Se va, dice, con la conciencia tranquila. Nada lo perturba respecto de los resultados de sus quehaceres al frente de la presidencia de la República. Sin más, asume que todo se hizo tan bien, que es necesario un segundo nivel porque la ruta no merece discutirse. Esto es, que no hace falta reflexionar sobre lo realizado, ya está valorado y el refrendo de los aciertos tuvo su prueba de fuego el pasado 2 de junio. La prueba fue más que aprobada, los resultados así lo muestran.
La posibilidad de escuchar algunas críticas, de imaginar un ejercicio de autocrítica, no cabe en el imaginario de un hombre y seguidores que en la legitimidad de las urnas refieren la certeza y la inamovilidad de una idea central: ellos poseen la verdad y se asumen la encarnación de un pueblo bueno que mayoritariamente los revalidó. Entonces solo queda la continuidad sin sesgos, nada que reconocer fuera del estrecho, muy estrecho, camino que ha fijado el gran timonel.
Se va, se supone, envuelto, arropado en la construcción del culto a su persona, dejando un ambiente polarizado, donde parece haberse instalado una profunda grieta, que define sitio para dos únicas clases de mexicanos: los que le aplauden sin cortapisas de ningún tipo, que sostienen sin miramientos que el México de hoy no tiene parangón de felicidad, y todos los otros, aquellos que le son desafectos, que preguntan y cuestionan su régimen.

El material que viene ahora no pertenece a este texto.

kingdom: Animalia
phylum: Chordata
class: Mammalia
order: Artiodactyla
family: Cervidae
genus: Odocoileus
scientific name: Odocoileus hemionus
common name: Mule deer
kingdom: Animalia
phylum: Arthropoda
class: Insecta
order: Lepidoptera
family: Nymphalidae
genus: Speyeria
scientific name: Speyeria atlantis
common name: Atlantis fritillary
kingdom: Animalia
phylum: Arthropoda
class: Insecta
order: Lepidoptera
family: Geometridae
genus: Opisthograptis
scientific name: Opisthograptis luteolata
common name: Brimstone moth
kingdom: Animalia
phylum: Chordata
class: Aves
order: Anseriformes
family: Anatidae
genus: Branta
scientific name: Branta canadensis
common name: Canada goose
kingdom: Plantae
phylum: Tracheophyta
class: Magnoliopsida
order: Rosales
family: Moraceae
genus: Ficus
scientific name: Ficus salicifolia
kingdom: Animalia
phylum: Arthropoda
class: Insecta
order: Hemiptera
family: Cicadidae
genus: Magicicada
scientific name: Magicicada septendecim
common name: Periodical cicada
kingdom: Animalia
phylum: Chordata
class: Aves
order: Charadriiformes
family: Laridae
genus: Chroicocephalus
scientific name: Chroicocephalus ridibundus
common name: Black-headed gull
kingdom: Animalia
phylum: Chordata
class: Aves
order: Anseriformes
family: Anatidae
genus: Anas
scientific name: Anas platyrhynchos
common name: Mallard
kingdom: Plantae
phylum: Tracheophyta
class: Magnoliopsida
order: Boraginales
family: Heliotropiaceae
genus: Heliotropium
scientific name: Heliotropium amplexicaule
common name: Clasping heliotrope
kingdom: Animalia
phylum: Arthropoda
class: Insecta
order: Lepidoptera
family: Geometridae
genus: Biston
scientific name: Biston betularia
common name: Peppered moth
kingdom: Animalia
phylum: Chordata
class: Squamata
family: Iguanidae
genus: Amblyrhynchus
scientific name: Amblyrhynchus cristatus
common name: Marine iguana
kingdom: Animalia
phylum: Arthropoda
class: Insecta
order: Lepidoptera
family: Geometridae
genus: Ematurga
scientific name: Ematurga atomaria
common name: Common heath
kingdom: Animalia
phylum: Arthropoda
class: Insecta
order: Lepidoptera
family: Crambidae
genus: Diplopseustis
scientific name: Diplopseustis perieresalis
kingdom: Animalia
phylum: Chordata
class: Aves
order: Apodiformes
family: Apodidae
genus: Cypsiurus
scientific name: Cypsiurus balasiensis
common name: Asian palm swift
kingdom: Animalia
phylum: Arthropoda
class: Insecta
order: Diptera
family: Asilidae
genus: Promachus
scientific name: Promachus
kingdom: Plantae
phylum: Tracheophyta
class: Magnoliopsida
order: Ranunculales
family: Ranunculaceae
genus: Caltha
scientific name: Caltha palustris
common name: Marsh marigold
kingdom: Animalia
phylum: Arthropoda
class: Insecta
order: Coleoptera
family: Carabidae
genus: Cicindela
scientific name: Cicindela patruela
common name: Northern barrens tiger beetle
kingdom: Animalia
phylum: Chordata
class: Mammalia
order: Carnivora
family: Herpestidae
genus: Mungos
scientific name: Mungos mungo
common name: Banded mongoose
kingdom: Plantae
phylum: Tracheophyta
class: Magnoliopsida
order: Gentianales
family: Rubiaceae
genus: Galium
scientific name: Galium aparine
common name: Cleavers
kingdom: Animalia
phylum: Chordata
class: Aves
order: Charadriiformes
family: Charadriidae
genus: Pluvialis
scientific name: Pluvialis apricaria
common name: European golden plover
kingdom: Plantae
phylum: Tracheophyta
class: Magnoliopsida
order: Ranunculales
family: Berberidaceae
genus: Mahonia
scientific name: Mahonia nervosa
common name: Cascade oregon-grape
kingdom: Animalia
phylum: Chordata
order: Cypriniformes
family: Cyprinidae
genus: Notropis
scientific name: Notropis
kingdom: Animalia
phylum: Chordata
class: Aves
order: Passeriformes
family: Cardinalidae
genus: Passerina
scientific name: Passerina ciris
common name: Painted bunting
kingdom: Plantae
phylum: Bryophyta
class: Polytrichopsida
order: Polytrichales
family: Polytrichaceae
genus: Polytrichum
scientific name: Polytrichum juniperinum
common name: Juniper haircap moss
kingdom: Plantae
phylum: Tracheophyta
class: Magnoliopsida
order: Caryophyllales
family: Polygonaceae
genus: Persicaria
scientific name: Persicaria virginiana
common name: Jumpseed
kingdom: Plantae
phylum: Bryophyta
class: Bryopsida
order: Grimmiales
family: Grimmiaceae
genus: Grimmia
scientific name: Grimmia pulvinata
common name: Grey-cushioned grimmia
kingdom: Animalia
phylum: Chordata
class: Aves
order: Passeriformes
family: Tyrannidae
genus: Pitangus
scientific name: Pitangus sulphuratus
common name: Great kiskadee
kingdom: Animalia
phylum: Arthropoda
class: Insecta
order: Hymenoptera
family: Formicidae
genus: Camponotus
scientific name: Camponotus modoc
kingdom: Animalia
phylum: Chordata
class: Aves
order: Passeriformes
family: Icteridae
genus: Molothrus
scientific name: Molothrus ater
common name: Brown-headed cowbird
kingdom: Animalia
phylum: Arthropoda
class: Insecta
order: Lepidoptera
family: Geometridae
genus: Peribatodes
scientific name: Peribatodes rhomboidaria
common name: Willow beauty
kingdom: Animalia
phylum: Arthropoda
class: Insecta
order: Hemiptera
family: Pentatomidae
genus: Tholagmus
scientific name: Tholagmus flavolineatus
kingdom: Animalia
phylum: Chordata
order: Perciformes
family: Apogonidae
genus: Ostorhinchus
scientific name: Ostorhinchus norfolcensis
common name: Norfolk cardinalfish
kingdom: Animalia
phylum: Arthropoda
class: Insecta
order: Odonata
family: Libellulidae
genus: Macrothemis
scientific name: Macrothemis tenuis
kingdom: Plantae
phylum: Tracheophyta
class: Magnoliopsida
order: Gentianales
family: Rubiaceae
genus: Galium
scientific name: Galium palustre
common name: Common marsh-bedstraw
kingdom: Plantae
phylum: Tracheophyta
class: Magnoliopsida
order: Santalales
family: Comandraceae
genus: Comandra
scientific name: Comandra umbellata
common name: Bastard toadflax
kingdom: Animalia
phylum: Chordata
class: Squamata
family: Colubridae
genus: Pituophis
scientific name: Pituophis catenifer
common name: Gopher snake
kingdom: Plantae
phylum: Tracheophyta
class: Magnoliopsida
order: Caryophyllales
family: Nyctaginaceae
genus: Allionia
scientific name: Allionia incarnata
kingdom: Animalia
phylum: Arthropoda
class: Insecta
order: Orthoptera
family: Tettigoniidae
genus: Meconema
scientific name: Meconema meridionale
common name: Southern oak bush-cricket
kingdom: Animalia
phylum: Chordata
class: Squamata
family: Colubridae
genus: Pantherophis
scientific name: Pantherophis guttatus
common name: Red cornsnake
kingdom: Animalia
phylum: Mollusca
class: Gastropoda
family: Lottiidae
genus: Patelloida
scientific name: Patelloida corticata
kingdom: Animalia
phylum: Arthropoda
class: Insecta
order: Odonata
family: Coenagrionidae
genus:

El valor de la tolerancia democrática, condición indispensable como edificación alternativa, diversa, diferente, mutó al radicalismo, a la instalación de un conmigo o contra mí. Intolerante en su reduccionismo, en la sujeción de los pensamientos libres por la castración de todo lo que suponga oponerse a la uniformidad, a la potestad asumida desde esa personificación del pueblo que no reconoce más que traidores para los que piensen distinto.
Ha terminado su periodo, dice, y melancólico, en medio de canciones fervientes que resguardan su legado, deja para la continuidad, el proyecto verdadero y único que solo escucha los ecos reconfortantes de su megalomanía en el país de la uniformidad, el de los pañuelos blancos que le enjugan una lágrima de cocodrilo. No hay otro país más el qué él dice que existe. La violencia disminuye si sus ojos no voltean a verla. La impunidad no es un concepto que tenga cabida en ese paraíso de los compromisos cumplidos en el discurso, en la palabrería repetida día a día, de mentiras, de verdades a medias, de descalificaciones, calumnias y amenazas, de un gobierno ejercido desde las mañaneras.
Termina un sexenio más de nuestra historia moderna, pero no será uno más, porque será revisado más allá de los tiempos presentes. Sin duda ha marcado de forma significativa la vida nacional y forjado un cambio de régimen hacia la ruptura y destrucción de una edificación democrática mexicana realizada en los últimos 60 años, con fragilidades y pendientes, pero funcionando con instituciones y reglas construidas con esfuerzos, acuerdos y luchas plurales. El actual grupo hegemónico no lo reconoce porque en su concepción autoritaria, se consideran los únicos y verdaderos referentes de las luchas por un México con justicia social.
Dice que se va, pero en realidad no se va, porque su ministerio aun no acaba. Su derecho –como dijo-, a esperar la llamada de su presidenta si la patria lo reclama y su derecho a disentir cuando pueda vislumbrar que se desvía el camino, lo harán presente. El rancho y la jubilación pueden esperar, la presidenta lo entiende y atiende, no más, no menos.
DE LA BITÁCORA DE LA TÍA QUETA
El Corredor Interoceánico, ecocidio sin consulta, sin trámites, sin reglas.